**Dataset records**:
• • •
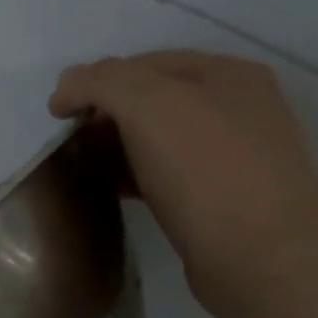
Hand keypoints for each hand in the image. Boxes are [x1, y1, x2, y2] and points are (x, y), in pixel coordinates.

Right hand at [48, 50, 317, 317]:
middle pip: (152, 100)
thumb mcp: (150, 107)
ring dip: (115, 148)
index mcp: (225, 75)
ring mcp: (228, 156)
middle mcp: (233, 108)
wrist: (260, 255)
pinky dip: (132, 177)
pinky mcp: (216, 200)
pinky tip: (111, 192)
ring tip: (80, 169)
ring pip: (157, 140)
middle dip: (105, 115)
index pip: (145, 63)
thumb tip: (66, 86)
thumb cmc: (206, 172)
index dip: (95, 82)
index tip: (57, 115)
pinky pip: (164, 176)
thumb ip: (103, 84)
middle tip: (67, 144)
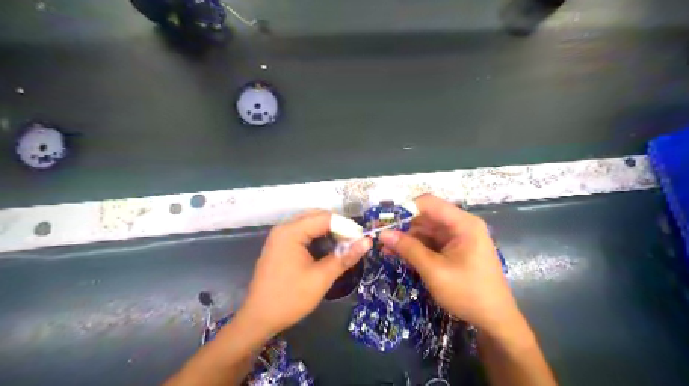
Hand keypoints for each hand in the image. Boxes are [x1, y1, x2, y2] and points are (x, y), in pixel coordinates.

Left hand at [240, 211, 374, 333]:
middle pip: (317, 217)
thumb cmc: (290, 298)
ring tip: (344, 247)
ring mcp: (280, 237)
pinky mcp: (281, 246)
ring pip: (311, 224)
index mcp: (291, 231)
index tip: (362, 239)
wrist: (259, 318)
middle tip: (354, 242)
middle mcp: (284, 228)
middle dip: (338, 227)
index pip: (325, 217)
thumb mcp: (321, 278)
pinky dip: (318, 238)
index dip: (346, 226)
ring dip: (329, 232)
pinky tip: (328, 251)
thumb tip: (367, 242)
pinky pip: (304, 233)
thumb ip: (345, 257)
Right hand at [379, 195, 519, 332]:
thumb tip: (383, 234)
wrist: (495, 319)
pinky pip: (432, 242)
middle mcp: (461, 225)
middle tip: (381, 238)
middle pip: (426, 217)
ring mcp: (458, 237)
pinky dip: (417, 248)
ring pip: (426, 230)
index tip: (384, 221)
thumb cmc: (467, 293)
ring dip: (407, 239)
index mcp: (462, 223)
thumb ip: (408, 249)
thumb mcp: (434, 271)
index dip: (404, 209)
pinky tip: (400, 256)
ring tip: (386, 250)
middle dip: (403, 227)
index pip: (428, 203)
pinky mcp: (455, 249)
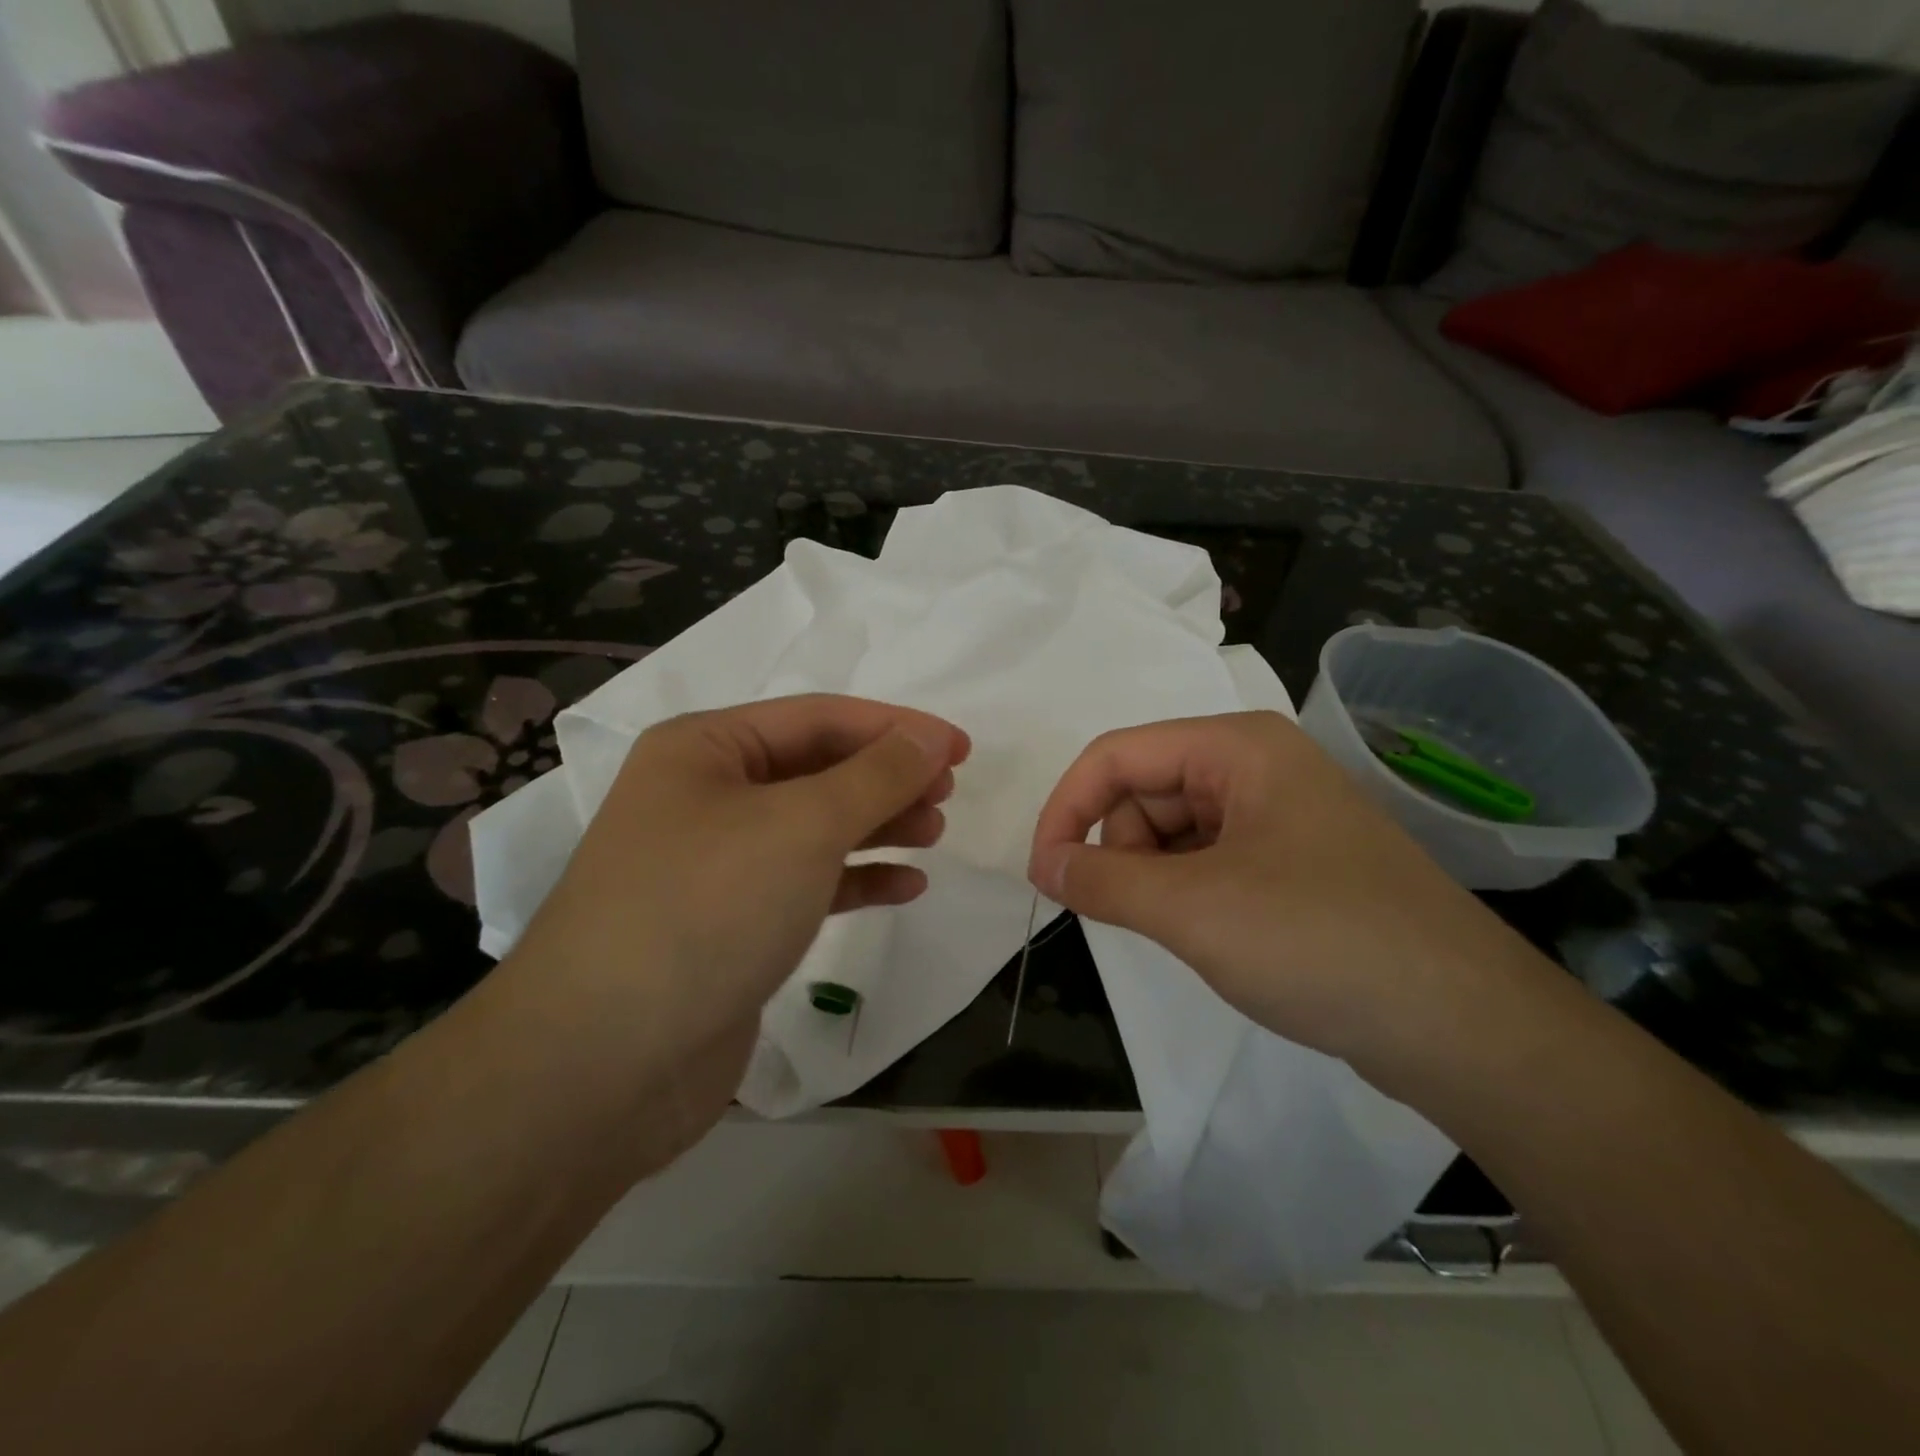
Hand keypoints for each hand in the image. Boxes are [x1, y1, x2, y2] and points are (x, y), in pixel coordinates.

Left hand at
• • •
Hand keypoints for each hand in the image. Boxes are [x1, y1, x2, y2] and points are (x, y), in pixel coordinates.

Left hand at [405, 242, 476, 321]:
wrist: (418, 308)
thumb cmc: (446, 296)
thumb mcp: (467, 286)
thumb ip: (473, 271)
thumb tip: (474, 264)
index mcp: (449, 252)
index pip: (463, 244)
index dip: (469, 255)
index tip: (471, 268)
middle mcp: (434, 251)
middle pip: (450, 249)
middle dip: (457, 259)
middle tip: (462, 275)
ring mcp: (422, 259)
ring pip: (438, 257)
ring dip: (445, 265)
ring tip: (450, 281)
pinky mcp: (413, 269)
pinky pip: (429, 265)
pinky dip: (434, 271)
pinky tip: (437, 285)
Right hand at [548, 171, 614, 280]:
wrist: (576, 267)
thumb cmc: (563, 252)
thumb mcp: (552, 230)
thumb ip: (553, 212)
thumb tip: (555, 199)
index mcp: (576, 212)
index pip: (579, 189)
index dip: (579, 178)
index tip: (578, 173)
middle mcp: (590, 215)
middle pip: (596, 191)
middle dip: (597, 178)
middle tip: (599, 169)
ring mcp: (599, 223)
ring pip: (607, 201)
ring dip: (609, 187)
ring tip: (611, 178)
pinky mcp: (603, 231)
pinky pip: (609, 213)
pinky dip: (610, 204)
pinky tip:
• • •
**About this task**: Find every line in the records that has the word "Left". Copy those lines.

**Response to this task**:
Left hand at [240, 211, 374, 333]:
Left hand at
Left hand at [405, 242, 476, 321]:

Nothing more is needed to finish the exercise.